As well, they contended that the plaintiff hasn’t met “his burden of proving willful or wanton conduct.” They argued that a receipt and photographic and video evidence of the party at Cloud Nine failed to prove Katamanin was drunk. The defense also argued that as much Champagne was sprayed in a show of celebratory behavior as was consumed by the Cloud Nine guests in the photos.

“Plaintiff presents inaccurate statements and half-truths to assert that Defendant was drunk and willfully endangered others by skiing down the mountain intoxicated and fleeing the scene of the accident,” the motion said. “Yet the evidence does not show what the Plaintiff says it does. Rather, the conveniently omitted evidence shows that Defendant was not drunk, did not willfully endanger others, and did not flee the scene; rather, it was Plaintiff who was drunk and endangered himself and others and now wants Defendant to pay for his self-sustained injuries after Plaintiff willfully chose to ski down the mountain while intoxicated.

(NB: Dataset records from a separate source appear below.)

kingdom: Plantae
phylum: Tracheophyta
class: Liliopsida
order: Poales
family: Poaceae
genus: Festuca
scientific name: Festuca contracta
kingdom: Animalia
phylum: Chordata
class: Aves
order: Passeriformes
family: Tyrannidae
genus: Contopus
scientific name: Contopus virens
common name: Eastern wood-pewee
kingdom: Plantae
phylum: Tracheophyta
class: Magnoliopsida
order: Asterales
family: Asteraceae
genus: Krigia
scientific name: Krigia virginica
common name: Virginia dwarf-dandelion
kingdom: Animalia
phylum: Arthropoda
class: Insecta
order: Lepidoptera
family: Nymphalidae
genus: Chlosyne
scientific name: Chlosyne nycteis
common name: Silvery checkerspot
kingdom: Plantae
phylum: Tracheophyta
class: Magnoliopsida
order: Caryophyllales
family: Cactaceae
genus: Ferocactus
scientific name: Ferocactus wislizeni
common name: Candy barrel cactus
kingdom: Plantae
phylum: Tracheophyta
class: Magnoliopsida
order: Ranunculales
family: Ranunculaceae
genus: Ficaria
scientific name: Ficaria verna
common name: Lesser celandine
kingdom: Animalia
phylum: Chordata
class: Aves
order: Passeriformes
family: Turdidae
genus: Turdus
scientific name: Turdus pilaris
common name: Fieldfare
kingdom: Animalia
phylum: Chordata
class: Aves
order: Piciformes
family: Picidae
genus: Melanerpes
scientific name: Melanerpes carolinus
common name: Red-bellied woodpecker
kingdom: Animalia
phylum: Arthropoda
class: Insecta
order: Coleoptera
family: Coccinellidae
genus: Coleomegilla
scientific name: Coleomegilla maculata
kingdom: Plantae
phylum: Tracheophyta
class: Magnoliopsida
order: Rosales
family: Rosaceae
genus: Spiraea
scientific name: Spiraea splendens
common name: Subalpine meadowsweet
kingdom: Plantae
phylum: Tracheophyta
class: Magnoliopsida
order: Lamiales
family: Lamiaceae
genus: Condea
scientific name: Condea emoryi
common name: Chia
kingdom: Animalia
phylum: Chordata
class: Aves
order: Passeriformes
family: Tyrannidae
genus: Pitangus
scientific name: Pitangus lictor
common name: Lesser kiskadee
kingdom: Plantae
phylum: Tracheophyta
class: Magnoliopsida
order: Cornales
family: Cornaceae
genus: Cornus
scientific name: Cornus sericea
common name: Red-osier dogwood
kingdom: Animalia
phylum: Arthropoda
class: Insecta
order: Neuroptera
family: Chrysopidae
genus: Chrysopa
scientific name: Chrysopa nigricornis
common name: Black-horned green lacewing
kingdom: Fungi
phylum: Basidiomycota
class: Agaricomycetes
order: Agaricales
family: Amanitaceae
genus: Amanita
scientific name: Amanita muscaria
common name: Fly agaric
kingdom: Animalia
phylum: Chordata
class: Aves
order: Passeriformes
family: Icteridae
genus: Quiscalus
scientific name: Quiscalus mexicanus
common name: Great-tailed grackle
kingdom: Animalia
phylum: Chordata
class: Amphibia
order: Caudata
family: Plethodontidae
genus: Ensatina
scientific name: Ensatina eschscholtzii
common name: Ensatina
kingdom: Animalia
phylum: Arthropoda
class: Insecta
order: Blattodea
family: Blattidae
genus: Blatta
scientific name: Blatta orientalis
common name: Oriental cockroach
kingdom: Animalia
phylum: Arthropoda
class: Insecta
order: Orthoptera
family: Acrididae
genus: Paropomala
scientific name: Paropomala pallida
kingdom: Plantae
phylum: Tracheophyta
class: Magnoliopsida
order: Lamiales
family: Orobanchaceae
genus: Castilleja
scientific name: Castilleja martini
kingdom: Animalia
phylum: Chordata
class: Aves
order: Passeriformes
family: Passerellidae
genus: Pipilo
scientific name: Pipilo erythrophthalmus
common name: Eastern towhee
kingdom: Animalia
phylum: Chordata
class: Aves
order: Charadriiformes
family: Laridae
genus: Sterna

“Moreover, there is no evidence that Defendant was intoxicated while skiing or that he fled the scene before ski patrol arrived. Rather, it was Plaintiff who appeared drunk as noted by (a ski patroller) in the official accident report,” Hall & Evans’ motion argued.

In a March 4 filing, Fox countered that evidence showing Katamanin was drunk included the plaintiff’s “recollection of Defendant stumbling and appearing drunk after the collision into him,” the social media photographs of the defendant “holding alcoholic beverages at Cloud Nine Bistro minutes before the collision,” as we as several pictures showing him “with several empty bottles of wine and beer in surrounding him at the table,” a “receipt from Cloud Nine Bistro indicating purchase of alcoholic beverages,” along with Katamanin stating in a deposition that he had been drinking at the restaurant with eight other people.